How to be a blacksmith

What did Leeuwenhoek have to learn in order to use his little lenses?

Leeuwenhoek grew up in a family of basket makers. He apprenticed in the cloth trade. To make his lenses, he had to learn to grind and polish glass. To make the devices to hold the lenses, he had to learn blacksmithing.

The inventory of Leeuwenhoek's daughter's estate has a section of things that belonged to her father. Among them is a table with a bellows (een tafel met een blaasbalk; image on right).

In his will of 1717, he bequeathed some silver objects to his sister Catherine's son. Jan van Leeuwen received a silver pitcher with some gilded parts, as well as two silver candle holders that Leeuwenhoek made from silver that he worked out of the raw mineral himself:

... een silver schenktaljoor sijnde ten delen verguld, alsmede twee silveren kandelaaren bij den heer testateur gedaan maaken van het silver, dat door hem selffs uyt minerael is gearbeyt.

In his letter of January 12, 1689 (AV/CL 113) addressed to the Royal Society, he wrote:

I have said heretofore how I composed my instruments, which some people would have made far finer and more accurate. But one should know that I have not been trained in any crafts in which one uses a hammer or a file; I have only seen how steel is hardened and tempered, and how a drill is made with which a hole is bored in iron, brass or silver. How and with what a Silversmith solders his silver together.

Having seen this, I have so far trained myself that I have for many years made the tools that I needed for several matters.

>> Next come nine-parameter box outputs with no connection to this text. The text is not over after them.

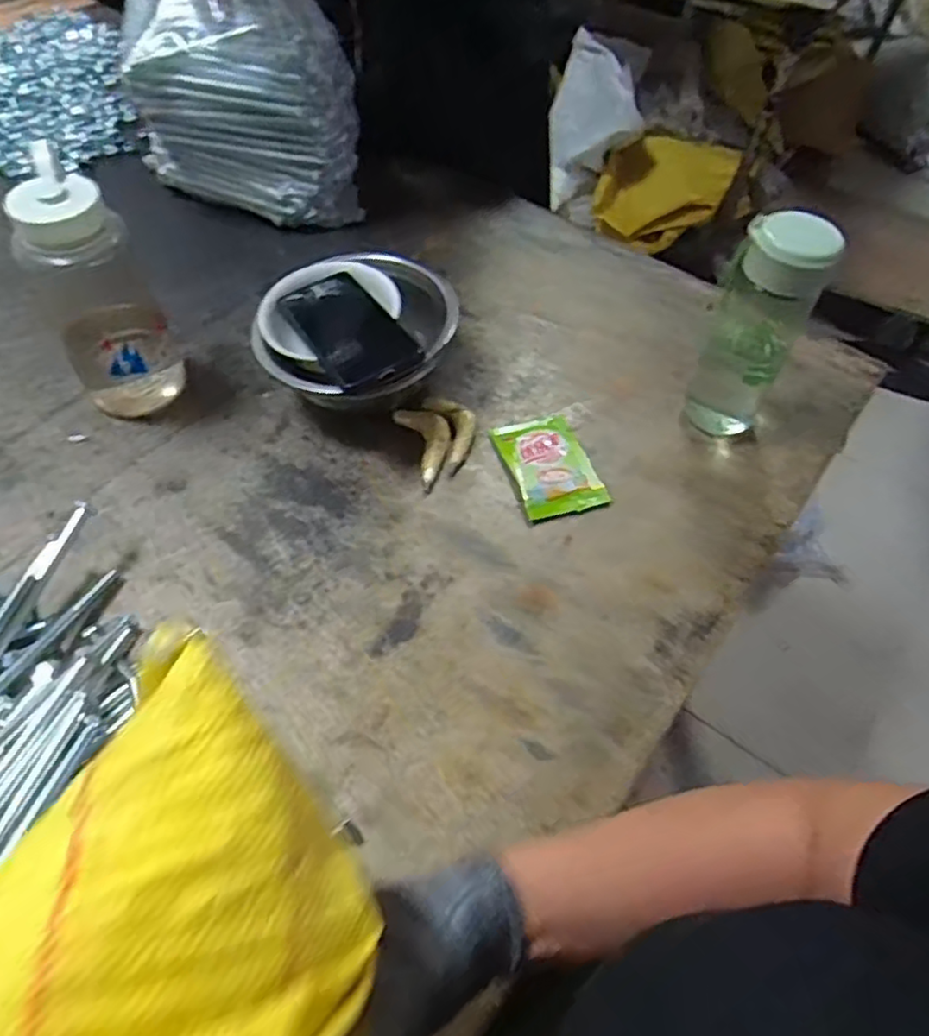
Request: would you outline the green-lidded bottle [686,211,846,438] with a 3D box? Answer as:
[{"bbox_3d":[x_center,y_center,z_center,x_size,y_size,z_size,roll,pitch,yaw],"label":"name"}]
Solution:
[{"bbox_3d":[0.255,-0.166,0.611,0.070,0.212,0.072,25,58,13],"label":"green-lidded bottle"}]

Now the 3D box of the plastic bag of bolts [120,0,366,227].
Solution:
[{"bbox_3d":[-0.247,-0.484,0.744,0.241,0.310,0.098,8,56,3],"label":"plastic bag of bolts"}]

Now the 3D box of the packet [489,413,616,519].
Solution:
[{"bbox_3d":[0.078,-0.049,0.635,0.076,0.013,0.109,-14,58,-12],"label":"packet"}]

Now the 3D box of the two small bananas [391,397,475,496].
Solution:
[{"bbox_3d":[-0.022,-0.079,0.654,0.067,0.015,0.102,-17,58,-13],"label":"two small bananas"}]

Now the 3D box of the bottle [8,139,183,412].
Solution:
[{"bbox_3d":[-0.315,-0.187,0.599,0.091,0.206,0.089,-27,61,-19],"label":"bottle"}]

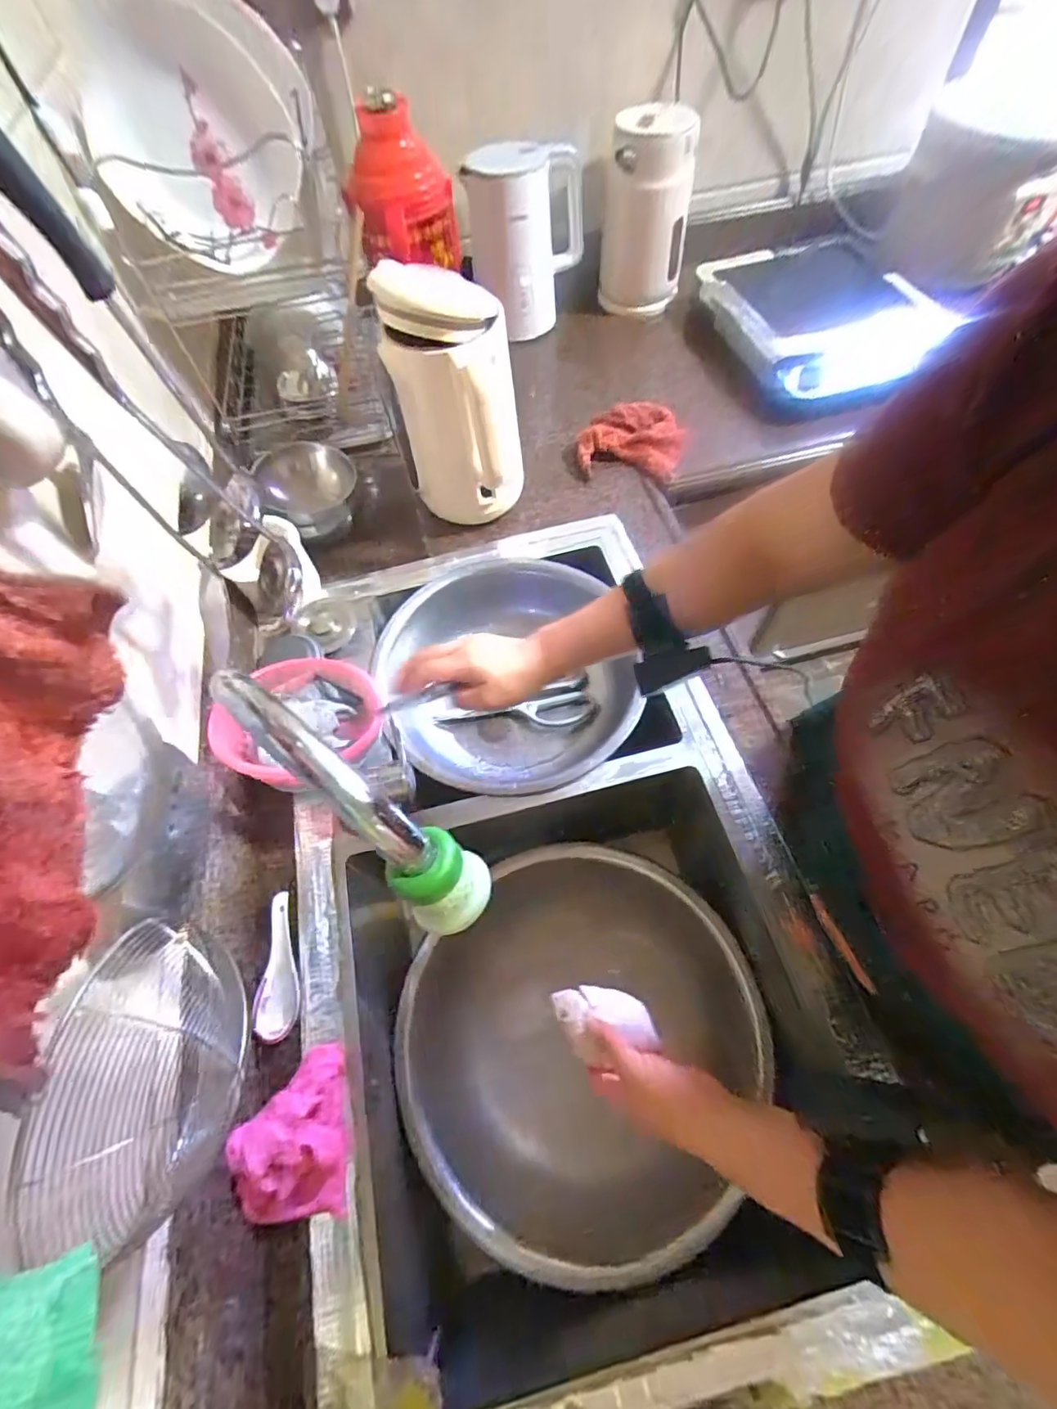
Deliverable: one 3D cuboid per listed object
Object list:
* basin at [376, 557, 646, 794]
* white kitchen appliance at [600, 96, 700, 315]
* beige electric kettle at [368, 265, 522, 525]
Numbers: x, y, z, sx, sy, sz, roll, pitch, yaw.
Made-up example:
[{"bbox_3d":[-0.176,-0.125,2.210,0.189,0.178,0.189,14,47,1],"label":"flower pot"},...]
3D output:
[{"bbox_3d":[-0.026,-0.041,0.717,0.322,0.091,0.301,0,61,1],"label":"basin"},{"bbox_3d":[0.212,-0.873,0.957,0.148,0.241,0.179,4,62,6],"label":"white kitchen appliance"},{"bbox_3d":[-0.086,-0.336,0.656,0.138,0.292,0.122,-12,62,-2],"label":"beige electric kettle"}]

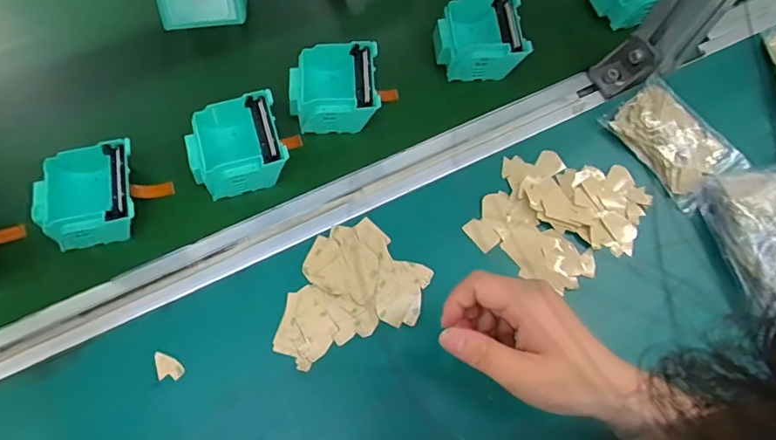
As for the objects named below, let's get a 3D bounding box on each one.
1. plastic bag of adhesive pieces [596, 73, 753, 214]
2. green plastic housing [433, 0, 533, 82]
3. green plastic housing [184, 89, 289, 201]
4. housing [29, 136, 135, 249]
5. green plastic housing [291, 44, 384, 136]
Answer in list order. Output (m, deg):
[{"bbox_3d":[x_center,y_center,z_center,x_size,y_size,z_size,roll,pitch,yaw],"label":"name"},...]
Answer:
[{"bbox_3d":[0.253,-0.072,0.444,0.066,0.025,0.108,-33,74,-13],"label":"plastic bag of adhesive pieces"},{"bbox_3d":[0.087,-0.173,0.485,0.079,0.045,0.071,-7,70,-4],"label":"green plastic housing"},{"bbox_3d":[-0.130,-0.064,0.432,0.078,0.035,0.080,-14,70,-7],"label":"green plastic housing"},{"bbox_3d":[-0.243,-0.018,0.410,0.075,0.040,0.075,-14,70,-7],"label":"housing"},{"bbox_3d":[-0.049,-0.118,0.460,0.078,0.042,0.073,-3,69,-3],"label":"green plastic housing"}]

And that is why what I required for my use was only made a bit roughly by myself.

In the letter of June 9, 1699 (AB/CL 200) also addressed to the Royal Society, he wrote:

While I am writing this letter, I have 8 or 10 magnifying glasses lying about, which have been mounted in silver by me; and although I never received any instruction in working in any metal with a hammer or a file, still I mount my glasses, and my tools have been fitted in such a way that master goldsmiths say that they cannot emulate me.

At the time, Delft had a guild for goldsmiths and silversmiths. In addition, St. Eloy's Gilde organized the blacksmiths, coppersmiths, tinsmiths, and those who made metal locks, boxes and knives. Even if he didn't have any proper "instruction", Leeuwenhoek had many possible models and mentors to watch and learn from.

Blacksmithing

Skills

  • fire making
  • metal cutting
  • metal shaping
  • screw making

Tools

  • forge + bellows
  • anvil
  • hammers and tongs
  • chisels, saws
  • files
  • draw plate
  • hole punch, screw tap, drills

Leeuwenhoek's letters occasionally mention his working methods. In various letters, writes about anvils, hammering, and filing. In the letter of January 12, 1689, he wrote (my emphasis):

I took a piece of brass, which is about half as thick as the back of a Knife. I beat this brass on an anvil for some time, so it might be stiff, and I then gave it the shape of fig. 2. ABCDEF. After this I made the two big holes GHI. and KLM. in it. In addition I drilled six small holes in it, as PQRS. and NO.

I further beat the part ABF. of this flat piece of brass along the dotted line BF. up in such a way that it formed a right angle at that point, and I did the same with the part CDE.

I furthermore prepared a flat piece of brass of the same thickness, and which I also had beaten hard on an anvil, so that it would be stiff, and could serve as a spring.